O Carnaval é o que ainda não sabíamos que éramos: felizes. São as nossas mil e uma narrativas. Igual à Cidade.
CARNAVAL
NO MEIO DESSA METAMORFOSE DE FEVEREIRO, PERGUNTARAM SE FORTALEZA QUERIA SER OLINDA. NÃO. FORTALEZA QUER SER SÓ ELA MESMA
PONTO DE VISTA
No Carnaval
Se o Carnaval é o ápice das alegrias individuais, é ainda a catarse coletiva de uma Cidade acostumada a farrear, mas que o faz só uma vez no ano com tamanha ênfase e concentração de energia. Assim, nos quatro dias de festa enfatizaram-se, além do espírito festeiro, ausências e excessos comuns nestas Fortalezas. Se falta(ra)m lixeiras, calçadas, gentilezas dos carros com os pedestres, sobra(ra)m, por exemplo, flanelinhas loteando as ruas (e cobrando caro). São itens normais na rotina urbana, mas que foram mais vistos e sentidos porque os nossos expedientes com a rua foram mais longos por estes dias. Explico: se, em dias comuns, os percursos são curtos e o aproveitamento de praças e mercados chega a ser breve, no Carnaval foram muitas horas de pés (e danças e alegrias) no asfalto — porque o expediente folião começava pela manhã na Gentilândia e ia terminar à noite no Aterrinho da Praia de Iracema. Por isso pudemos perceber que os incômodos que parecem pequenos e são superáveis quando a praça é passagem de um caminho que continua (como a falta de lixeiras para depositar a lata de cerveja) são enormes quando a festa fica por horas ocupando a mesma praça (e as lixeiras existentes lotaram quando o relógio não marcava meio-dia).
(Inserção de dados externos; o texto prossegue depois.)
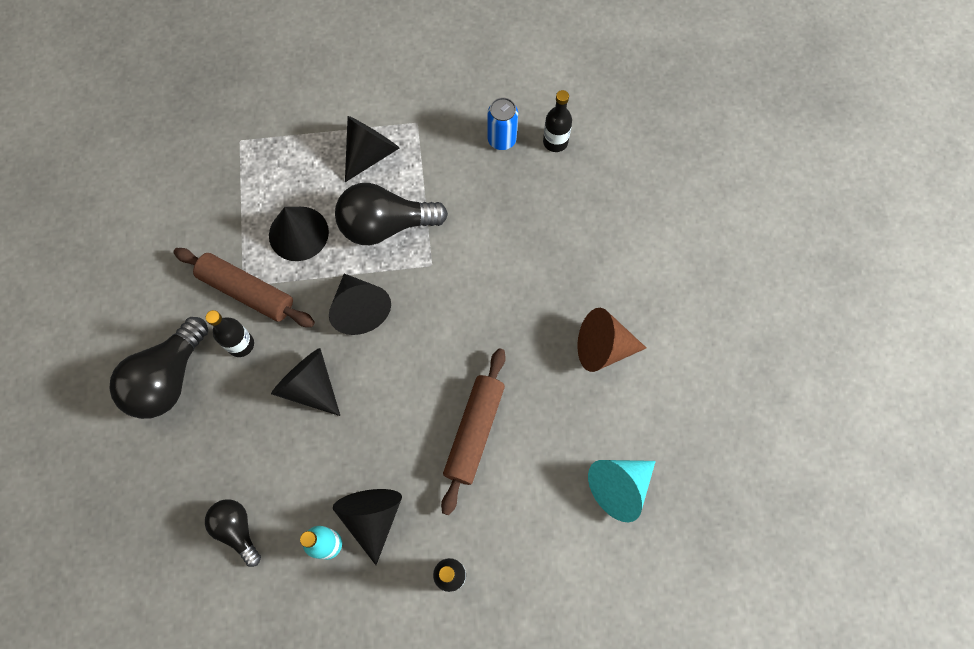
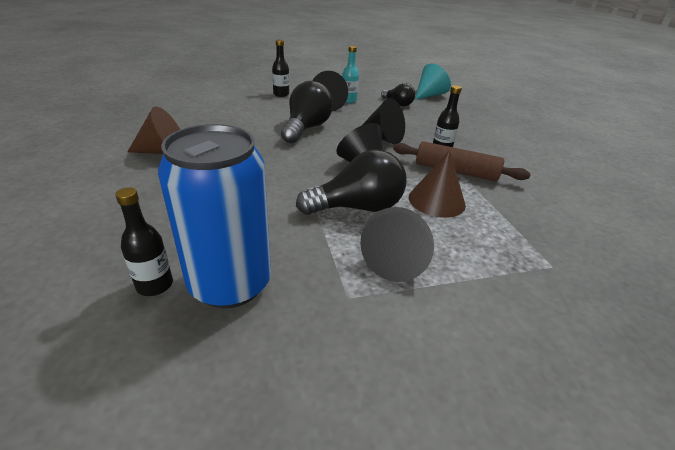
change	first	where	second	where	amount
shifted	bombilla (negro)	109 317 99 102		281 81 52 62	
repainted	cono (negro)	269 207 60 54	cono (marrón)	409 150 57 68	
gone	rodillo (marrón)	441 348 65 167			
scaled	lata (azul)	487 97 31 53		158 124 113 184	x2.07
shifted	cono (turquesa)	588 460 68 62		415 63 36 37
O poder público até tentou controlar o comércio ambulante não credenciado ou o trânsito no entorno dos locais de festa. Mas a Fortaleza de Carnaval não seria diferente da Fortaleza do Cotidiano. Se não há fiscalização eficaz corriqueiramente, por que haveria de ter nestas dias com maior demanda? Se não há respeito aos pedestres e às calçadas diariamente, por que mudaria nos dias que se entendem de liberdade?
O desafio que se apresenta diante desta festa necessária é mais cuidado dos indivíduos e do poder público com os outros e com a Cidade. A alegria está no espírito coletivo e as oportunidades de ocupação dos espaços são notáveis e possíveis. Faltam fiscalização e um ordenamento mais condizentes com o que a dinâmica da festa. Atitudes que permitam, inclusive, que o Carnaval ocupe outras áreas.